How do you even begin to tell somebody you can’t even manage to regulate your own happiness, that you haven’t been able to do that for years, that every time it comes back, it’s a little stronger and a lot more familiar and not any less easier.

“I’m sad” sounds equal parts overdramatic and gross understatement and so so silly but it’s the truth and how do you tell someone you feel like an absolute failure for it but you just can’t right now, you can’t.

How do you even hate yourself a little less? Cut yourself some slack? ‘Cause you can see it logically  sure, but mind and practice are two different things and both are out of commission lately and you need to get it together, this is an important year but you can’t. You’ve barely been holding it together for 3 months and then the universe decides to go ahead and screw you over a little more as if you need any more reason to be pathetic and sad and pathetic and it is so silly it’s laughable–if every laugh didn’t sound forced and fake and empty, like you were shredding up your lungs just to torture it into giving up that basic, basic sound.

Tone down the self-loathing, man. It gets old.

Anyway, point is all of it sounds like I’m just making excuses but I’m not. I want to be able to just function and I want to not be such a flipping mess, and I want  to be able to explain it to you in terms less weak and confusing.
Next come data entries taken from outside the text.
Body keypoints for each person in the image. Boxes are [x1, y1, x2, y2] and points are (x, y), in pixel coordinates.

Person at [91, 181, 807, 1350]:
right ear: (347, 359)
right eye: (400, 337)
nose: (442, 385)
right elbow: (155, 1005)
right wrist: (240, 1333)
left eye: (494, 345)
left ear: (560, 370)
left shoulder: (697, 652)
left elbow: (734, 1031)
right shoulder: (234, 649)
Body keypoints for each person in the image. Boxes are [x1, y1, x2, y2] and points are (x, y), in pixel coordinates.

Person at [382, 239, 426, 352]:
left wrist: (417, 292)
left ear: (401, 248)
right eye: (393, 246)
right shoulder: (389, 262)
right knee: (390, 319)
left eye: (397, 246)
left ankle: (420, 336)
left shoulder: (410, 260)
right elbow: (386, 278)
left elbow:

But I can’t.

I can’t get out of bed, and it’s such a fricking cliché, and I can’t find it in myself to care, I can’t keep telling myself this isn’t happening and that I’m good when I can feel it heavy and thick and blistering all around me and it’s so amazingly pitiful and I am so done.

I say sad and I say miserable but there are different kinds, like when your dog dies and it sucks but that kind of sadness is one that grows inside you, born of healthy feelings and normal responses, warm and not nearly as self-destructive and then there is the kind that descends over you like a blanket that you wrap around yourself in ways you can’t remember later until it feels like it’s just spun itself into your skin, a physical barrier between you and everything around you, filtering out everything until all that’s left is shades of muted grey and crimson–and why crimson where does that even come from and grey is such a fricking cliché — and it’s foreign and alien and familiar and what does one even say to that.
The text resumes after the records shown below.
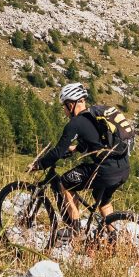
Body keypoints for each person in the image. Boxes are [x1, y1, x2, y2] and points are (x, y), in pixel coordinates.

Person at [33, 81, 129, 225]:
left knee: (65, 182)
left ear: (70, 105)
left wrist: (38, 164)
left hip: (106, 171)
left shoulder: (75, 123)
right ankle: (113, 238)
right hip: (124, 168)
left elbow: (57, 152)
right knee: (102, 200)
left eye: (64, 106)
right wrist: (76, 148)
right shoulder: (93, 116)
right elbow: (96, 141)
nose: (64, 111)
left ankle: (75, 230)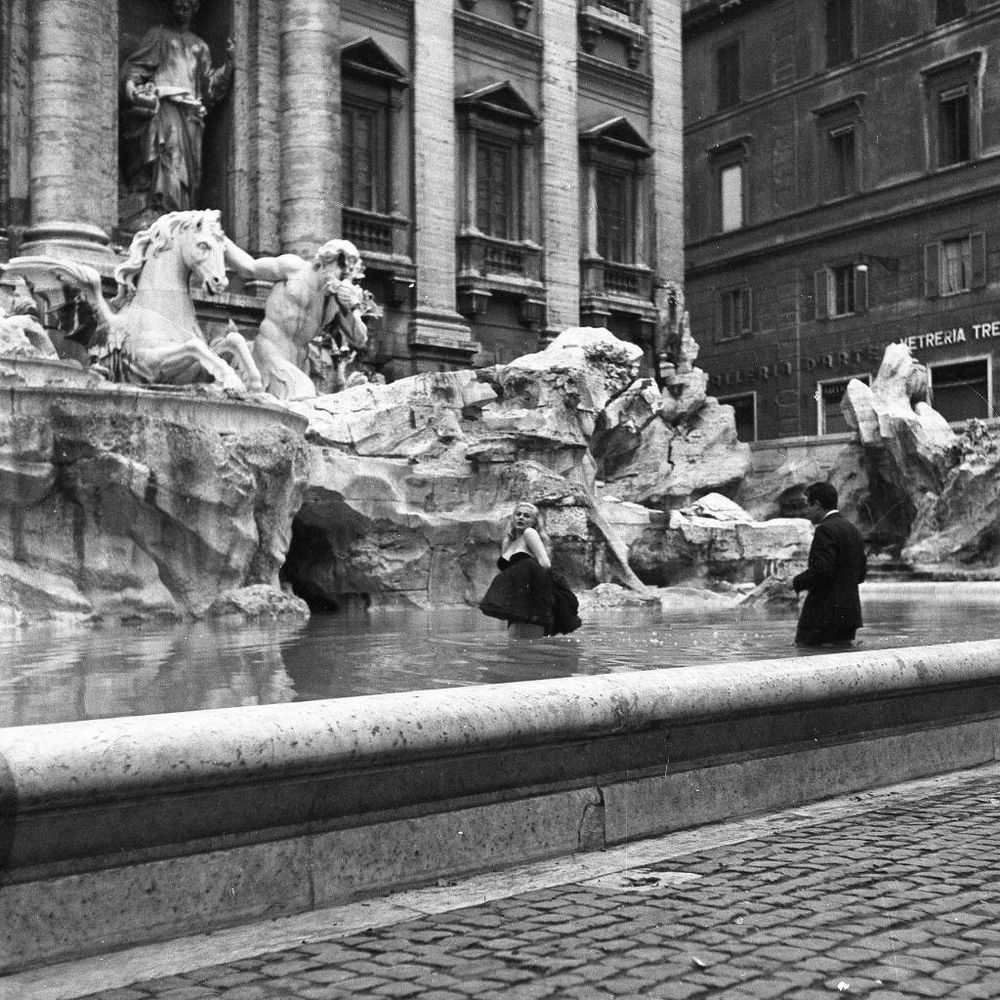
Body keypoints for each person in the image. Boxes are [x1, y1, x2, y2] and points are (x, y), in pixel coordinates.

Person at [120, 0, 234, 219]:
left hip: (192, 114)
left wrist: (230, 63)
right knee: (168, 156)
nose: (182, 12)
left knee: (189, 171)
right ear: (170, 8)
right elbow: (138, 67)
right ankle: (163, 210)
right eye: (177, 7)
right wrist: (131, 86)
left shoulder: (200, 46)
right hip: (167, 106)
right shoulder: (158, 36)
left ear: (194, 9)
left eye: (186, 8)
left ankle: (180, 214)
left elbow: (209, 87)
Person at [223, 237, 368, 400]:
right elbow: (248, 267)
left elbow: (360, 339)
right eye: (342, 269)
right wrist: (220, 238)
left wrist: (352, 307)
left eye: (349, 275)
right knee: (304, 395)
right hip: (269, 356)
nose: (344, 278)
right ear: (328, 260)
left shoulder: (335, 302)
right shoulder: (294, 268)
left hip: (298, 367)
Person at [479, 502, 581, 639]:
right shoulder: (509, 541)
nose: (521, 517)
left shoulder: (530, 533)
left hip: (531, 600)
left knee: (527, 644)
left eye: (527, 516)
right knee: (515, 644)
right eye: (518, 514)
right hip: (516, 601)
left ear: (534, 522)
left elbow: (545, 564)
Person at [792, 482, 868, 647]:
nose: (806, 511)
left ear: (817, 504)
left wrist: (796, 582)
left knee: (806, 656)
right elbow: (861, 574)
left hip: (822, 616)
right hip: (849, 615)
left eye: (808, 505)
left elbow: (822, 571)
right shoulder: (852, 529)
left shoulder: (825, 529)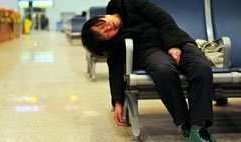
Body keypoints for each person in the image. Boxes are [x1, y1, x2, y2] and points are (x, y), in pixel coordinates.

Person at [81, 0, 216, 141]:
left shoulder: (128, 3)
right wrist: (117, 102)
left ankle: (199, 127)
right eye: (105, 34)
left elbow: (162, 17)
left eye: (100, 24)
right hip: (149, 51)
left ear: (100, 17)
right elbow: (115, 67)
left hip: (178, 41)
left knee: (201, 67)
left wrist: (173, 45)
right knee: (163, 71)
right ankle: (187, 125)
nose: (108, 27)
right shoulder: (117, 42)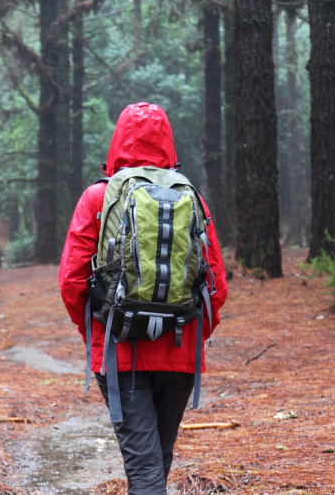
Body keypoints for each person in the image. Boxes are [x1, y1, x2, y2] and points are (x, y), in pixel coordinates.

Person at [58, 102, 228, 494]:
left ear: (116, 141)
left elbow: (71, 280)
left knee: (144, 465)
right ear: (169, 142)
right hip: (180, 351)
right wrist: (192, 335)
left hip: (120, 351)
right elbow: (215, 283)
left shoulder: (98, 198)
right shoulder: (192, 198)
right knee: (157, 460)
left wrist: (97, 335)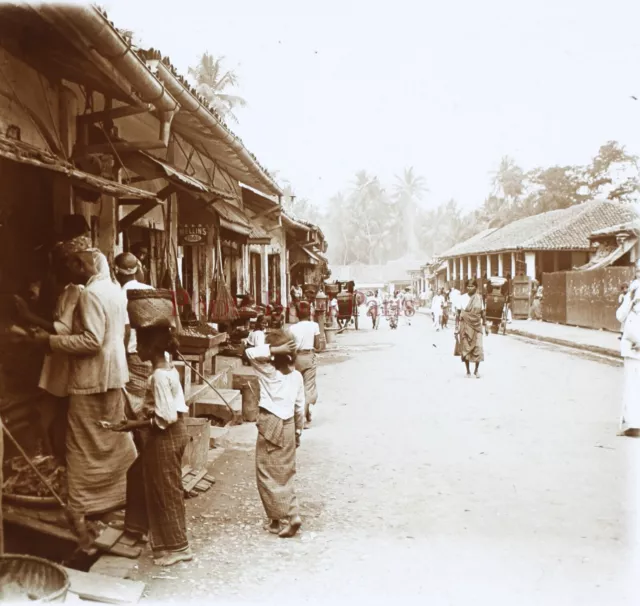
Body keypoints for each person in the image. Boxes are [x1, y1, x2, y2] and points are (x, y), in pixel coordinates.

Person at [31, 241, 136, 539]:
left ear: (82, 265)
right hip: (114, 374)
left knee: (80, 444)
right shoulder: (114, 290)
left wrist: (48, 342)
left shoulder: (89, 294)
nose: (68, 272)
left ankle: (81, 506)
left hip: (92, 379)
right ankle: (119, 495)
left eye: (71, 266)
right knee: (112, 439)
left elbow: (90, 341)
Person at [99, 323, 192, 566]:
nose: (136, 348)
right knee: (137, 474)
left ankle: (178, 546)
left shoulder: (160, 376)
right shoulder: (166, 370)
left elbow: (166, 417)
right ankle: (138, 527)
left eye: (139, 344)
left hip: (167, 436)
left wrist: (130, 425)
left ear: (152, 347)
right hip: (169, 433)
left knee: (166, 490)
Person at [244, 331, 304, 538]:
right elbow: (299, 408)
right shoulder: (297, 376)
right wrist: (298, 432)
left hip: (270, 421)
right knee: (286, 471)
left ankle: (284, 517)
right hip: (289, 424)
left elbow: (250, 353)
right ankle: (285, 516)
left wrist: (273, 350)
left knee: (266, 472)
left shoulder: (269, 372)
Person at [114, 252, 155, 419]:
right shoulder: (150, 290)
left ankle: (140, 440)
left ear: (116, 272)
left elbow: (126, 330)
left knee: (135, 406)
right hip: (153, 354)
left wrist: (120, 359)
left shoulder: (120, 295)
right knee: (149, 402)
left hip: (134, 356)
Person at [616, 267, 640, 437]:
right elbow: (620, 316)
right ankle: (632, 423)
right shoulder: (631, 294)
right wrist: (629, 299)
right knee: (632, 385)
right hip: (631, 348)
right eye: (637, 272)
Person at [289, 302, 320, 429]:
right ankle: (302, 420)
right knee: (308, 388)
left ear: (296, 313)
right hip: (309, 358)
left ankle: (305, 415)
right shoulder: (314, 326)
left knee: (297, 388)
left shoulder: (291, 328)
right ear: (310, 313)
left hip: (296, 358)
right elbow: (318, 345)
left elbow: (289, 346)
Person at [455, 279, 488, 378]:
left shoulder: (479, 298)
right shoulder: (461, 298)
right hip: (464, 325)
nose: (470, 288)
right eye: (468, 286)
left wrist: (486, 326)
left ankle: (476, 370)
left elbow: (483, 313)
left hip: (477, 326)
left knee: (478, 347)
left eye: (472, 286)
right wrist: (456, 327)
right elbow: (458, 313)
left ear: (476, 287)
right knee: (466, 347)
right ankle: (468, 371)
It is so messed up to describe any sort of sadness as flippin’ “warm” of all things but I speak in relative terms. It’s warm in the way the lump that surges up in your throat eventually goes away, and your eyes may be scratchy but you feel like you’ve been scrubbed clean, like there is a new day and the last one sucked, sure, but this one doesn’t have to. It’s warm in the way that you don’t find yourself drained and empty and pathetic, but just upset and exhausted while being secure in the knowledge that it’s temporary. It’s warm in a way the other kind of sadness isn’t, in a way that doesn’t leave you satisfied and avenged when you don’t eat or get out of bed or attempt to make things better for yourself. It’s warm in a way that doesn’t compel you to self-sabotage in ways nobody else notices.
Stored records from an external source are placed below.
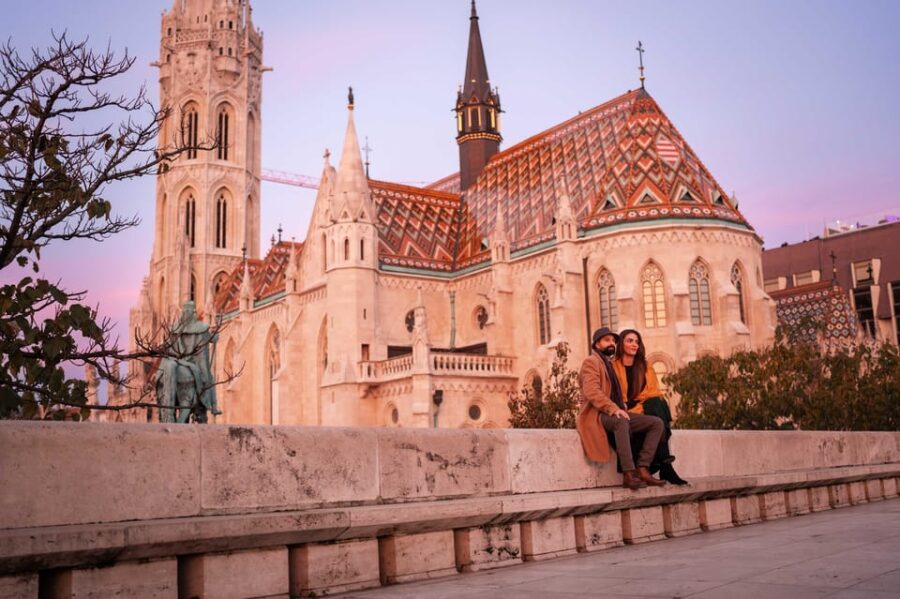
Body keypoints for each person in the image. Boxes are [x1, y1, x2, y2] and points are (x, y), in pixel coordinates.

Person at [576, 327, 666, 490]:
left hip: (614, 412)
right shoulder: (591, 362)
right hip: (598, 414)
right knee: (621, 422)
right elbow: (592, 391)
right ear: (597, 344)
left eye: (613, 341)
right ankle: (628, 474)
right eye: (606, 340)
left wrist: (622, 406)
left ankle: (643, 468)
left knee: (656, 423)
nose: (611, 343)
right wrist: (613, 408)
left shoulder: (608, 364)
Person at [612, 329, 688, 485]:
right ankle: (665, 466)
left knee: (657, 403)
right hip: (621, 411)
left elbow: (652, 393)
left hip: (641, 407)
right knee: (657, 408)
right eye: (629, 341)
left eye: (636, 342)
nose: (634, 344)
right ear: (621, 344)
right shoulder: (612, 367)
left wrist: (637, 405)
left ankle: (664, 466)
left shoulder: (645, 368)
The other kind is just plain cruel. Shaky hands and dim rooms and self-loathing.

I’m not lazy, I’m not making excuses, I’m just incredibly, terribly off.

(And I am sorry, I am, but I don’t know how to fix it)

 

Yours Truly,

sign-off

 

P.S I haven’t been around for a while and I apologize for that. I also apologize for coming back just to post this depressing thing but I really needed to just get it out. Thank you for putting up with it.